## DESCRIPTION OF THE TASK:
Apart from the pictures, please restate every entry below exactly.

Stored items:
____

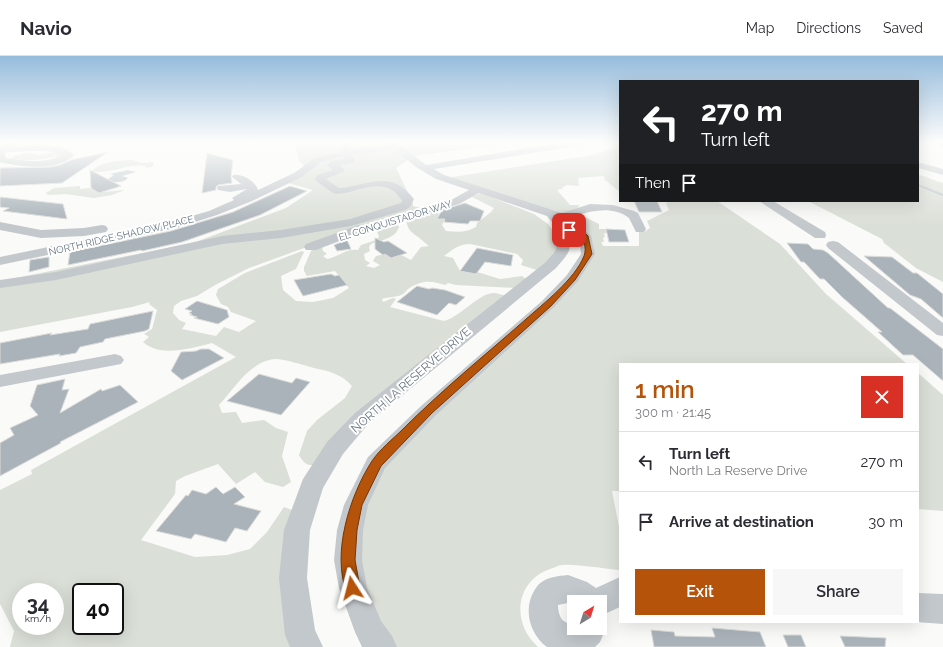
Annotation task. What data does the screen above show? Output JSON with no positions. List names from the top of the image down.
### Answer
{
  "streets": {
    "street": ["EL CONQUISTADOR WAY", "NORTH RIDGE SHADOW PLACE", "NORTH LA RESERVE DRIVE"]
  },
  "north": "top right",
  "page": {
    "header": "Navio",
    "nav": ["Map", "Directions", "Saved"],
    "turn": ["270 m", "Turn left"],
    "then": "Then",
    "heading": ["1 min", "300 m · 21:45"],
    "list": [
      {
        "name": "Turn left",
        "note": "North La Reserve Drive",
        "value": "270 m"
      },
      {
        "name": "Arrive at destination",
        "value": "30 m"
      }
    ],
    "buttons": ["Exit", "Share"],
    "speed": "34 km/h",
    "limit": "40"
  }
}
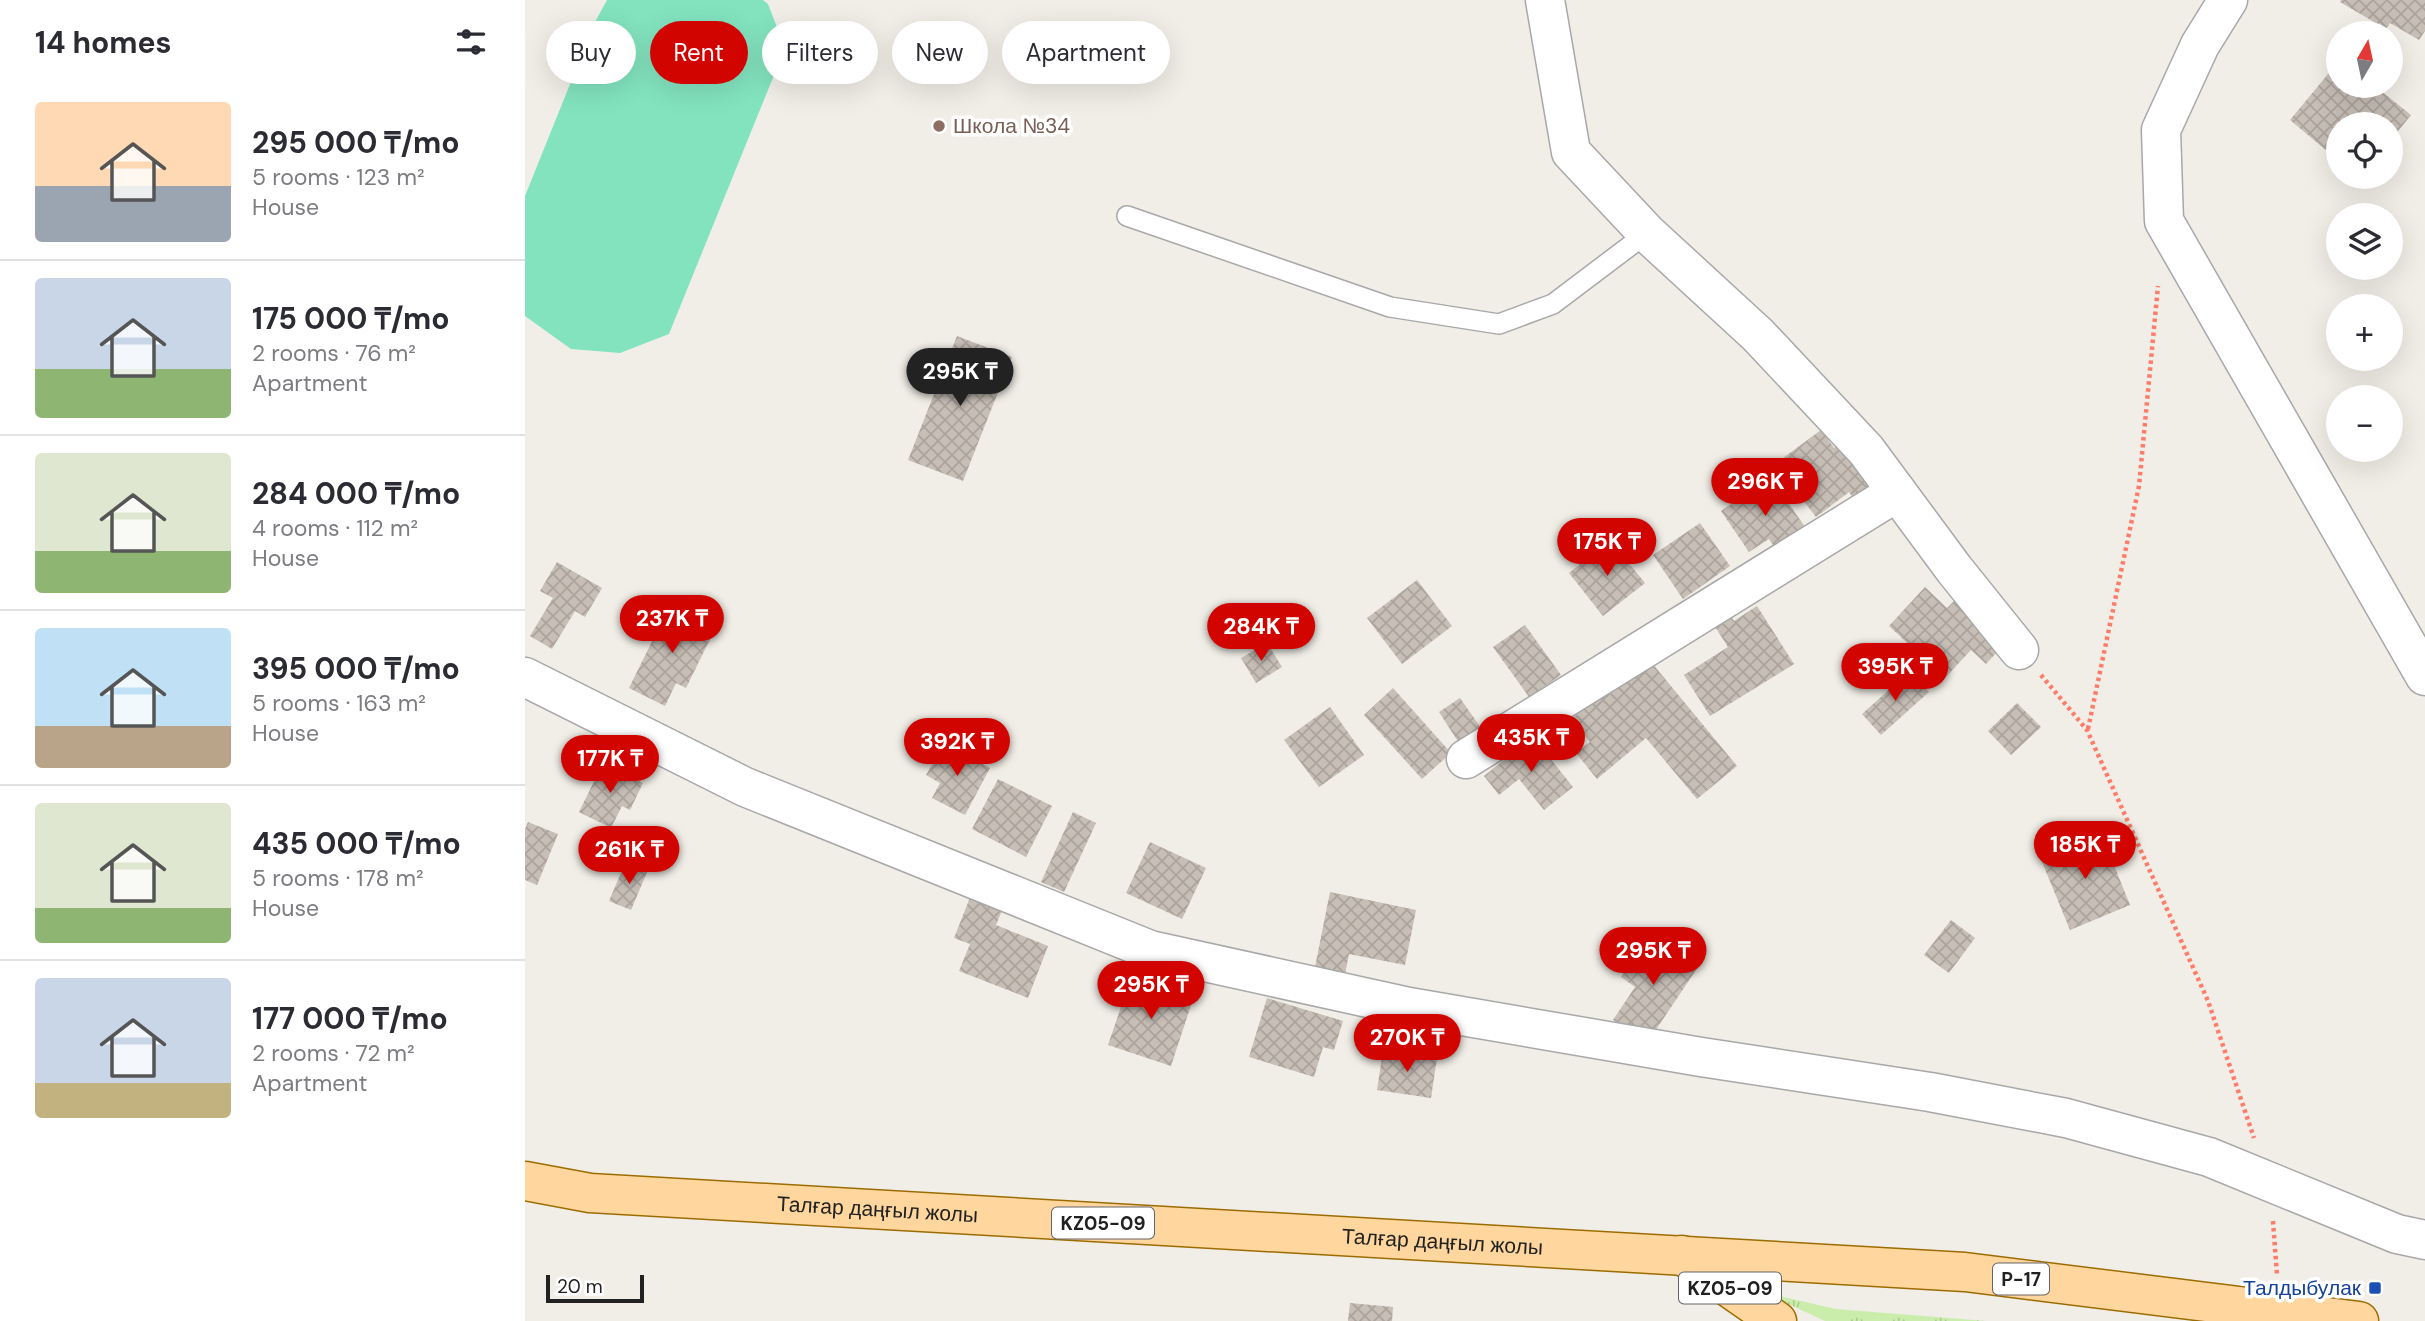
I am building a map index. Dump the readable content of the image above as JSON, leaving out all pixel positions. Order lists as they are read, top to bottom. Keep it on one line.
{"streets":{"main road":["Талғар даңғыл жолы","KZ05-09","P-17"]},"crossings":[["Талғар даңғыл жолы","KZ05-09"]],"places":{"other":["Школа №34"],"transit":["Талдыбулак"]},"scale_bar":"20 m","north":"top","page":{"heading":"14 homes","map_buttons":["+","−"],"chip":["Buy","Rent","Filters","New","Apartment"],"list":[{"name":"295 000 ₸/mo","note":"5 rooms · 123 m² · House"},{"name":"175 000 ₸/mo","note":"2 rooms · 76 m² · Apartment"},{"name":"284 000 ₸/mo","note":"4 rooms · 112 m² · House"},{"name":"395 000 ₸/mo","note":"5 rooms · 163 m² · House"},{"name":"435 000 ₸/mo","note":"5 rooms · 178 m² · House"},{"name":"177 000 ₸/mo","note":"2 rooms · 72 m² · Apartment"}],"price":["295K ₸","296K ₸","175K ₸","237K ₸","284K ₸","395K ₸","435K ₸","392K ₸","177K ₸","185K ₸","261K ₸","295K ₸","295K ₸","270K ₸"],"scale":"20 m"}}
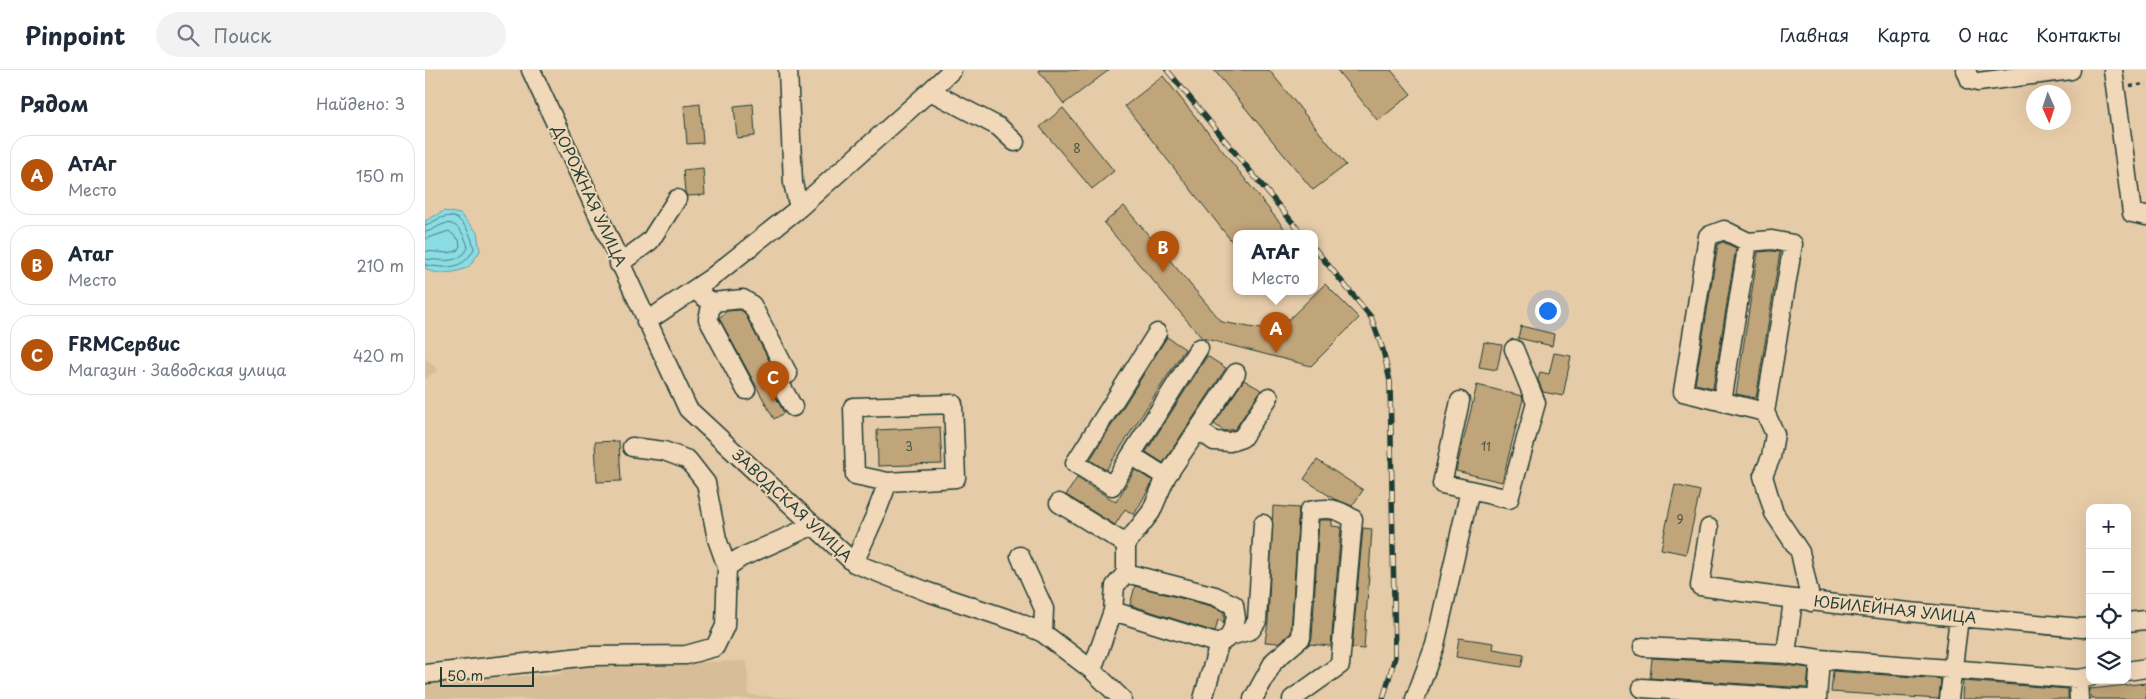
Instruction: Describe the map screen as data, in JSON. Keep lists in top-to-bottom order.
{
  "streets": {
    "street": ["ДОРОЖНАЯ УЛИЦА", "ЗАВОДСКАЯ УЛИЦА", "ЮБИЛЕЙНАЯ УЛИЦА"]
  },
  "crossings": [
    ["ДОРОЖНАЯ УЛИЦА", "ЗАВОДСКАЯ УЛИЦА"]
  ],
  "house_numbers": [
    "8",
    "3",
    "11",
    "9"
  ],
  "scale_bar": "50 m",
  "north": "bottom",
  "page": {
    "header": "Pinpoint",
    "search": "Поиск",
    "nav": [
      "Главная",
      "Карта",
      "О нас",
      "Контакты"
    ],
    "heading": ["Рядом", "Найдено: 3"],
    "list": [
      {
        "mark": "A",
        "name": "АтАг",
        "note": "Место",
        "value": "150 m"
      },
      {
        "mark": "B",
        "name": "Атаг",
        "note": "Место",
        "value": "210 m"
      },
      {
        "mark": "C",
        "name": "FRMСервис",
        "note": "Магазин · Заводская улица",
        "value": "420 m"
      }
    ],
    "popup": ["АтАг", "Место"],
    "pins": ["B", "A", "C"],
    "map_buttons": ["+", "−"],
    "scale": "50 m"
  }
}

____

## EXERCISE RESULT:
Annotation task. What data does the screen above show? Output JSON with no positions. List names from the top of the image down.
### Answer
{
  "streets": {
    "street": ["EL CONQUISTADOR WAY", "NORTH RIDGE SHADOW PLACE", "NORTH LA RESERVE DRIVE"]
  },
  "north": "top right",
  "page": {
    "header": "Navio",
    "nav": ["Map", "Directions", "Saved"],
    "turn": ["270 m", "Turn left"],
    "then": "Then",
    "heading": ["1 min", "300 m · 21:45"],
    "list": [
      {
        "name": "Turn left",
        "note": "North La Reserve Drive",
        "value": "270 m"
      },
      {
        "name": "Arrive at destination",
        "value": "30 m"
      }
    ],
    "buttons": ["Exit", "Share"],
    "speed": "34 km/h",
    "limit": "40"
  }
}
I am building a map index. Dump the readable content of the image above as JSON, leaving out all pixel positions. Order lists as they are read, top to bottom. Keep it on one line.
{"streets":{"main road":["Талғар даңғыл жолы","KZ05-09","P-17"]},"crossings":[["Талғар даңғыл жолы","KZ05-09"]],"places":{"other":["Школа №34"],"transit":["Талдыбулак"]},"scale_bar":"20 m","north":"top","page":{"heading":"14 homes","map_buttons":["+","−"],"chip":["Buy","Rent","Filters","New","Apartment"],"list":[{"name":"295 000 ₸/mo","note":"5 rooms · 123 m² · House"},{"name":"175 000 ₸/mo","note":"2 rooms · 76 m² · Apartment"},{"name":"284 000 ₸/mo","note":"4 rooms · 112 m² · House"},{"name":"395 000 ₸/mo","note":"5 rooms · 163 m² · House"},{"name":"435 000 ₸/mo","note":"5 rooms · 178 m² · House"},{"name":"177 000 ₸/mo","note":"2 rooms · 72 m² · Apartment"}],"price":["295K ₸","296K ₸","175K ₸","237K ₸","284K ₸","395K ₸","435K ₸","392K ₸","177K ₸","185K ₸","261K ₸","295K ₸","295K ₸","270K ₸"],"scale":"20 m"}}
Instruction: Describe the map screen as data, in JSON. Keep lists in top-to-bottom order.
{
  "streets": {
    "street": ["ДОРОЖНАЯ УЛИЦА", "ЗАВОДСКАЯ УЛИЦА", "ЮБИЛЕЙНАЯ УЛИЦА"]
  },
  "crossings": [
    ["ДОРОЖНАЯ УЛИЦА", "ЗАВОДСКАЯ УЛИЦА"]
  ],
  "house_numbers": [
    "8",
    "3",
    "11",
    "9"
  ],
  "scale_bar": "50 m",
  "north": "bottom",
  "page": {
    "header": "Pinpoint",
    "search": "Поиск",
    "nav": [
      "Главная",
      "Карта",
      "О нас",
      "Контакты"
    ],
    "heading": ["Рядом", "Найдено: 3"],
    "list": [
      {
        "mark": "A",
        "name": "АтАг",
        "note": "Место",
        "value": "150 m"
      },
      {
        "mark": "B",
        "name": "Атаг",
        "note": "Место",
        "value": "210 m"
      },
      {
        "mark": "C",
        "name": "FRMСервис",
        "note": "Магазин · Заводская улица",
        "value": "420 m"
      }
    ],
    "popup": ["АтАг", "Место"],
    "pins": ["B", "A", "C"],
    "map_buttons": ["+", "−"],
    "scale": "50 m"
  }
}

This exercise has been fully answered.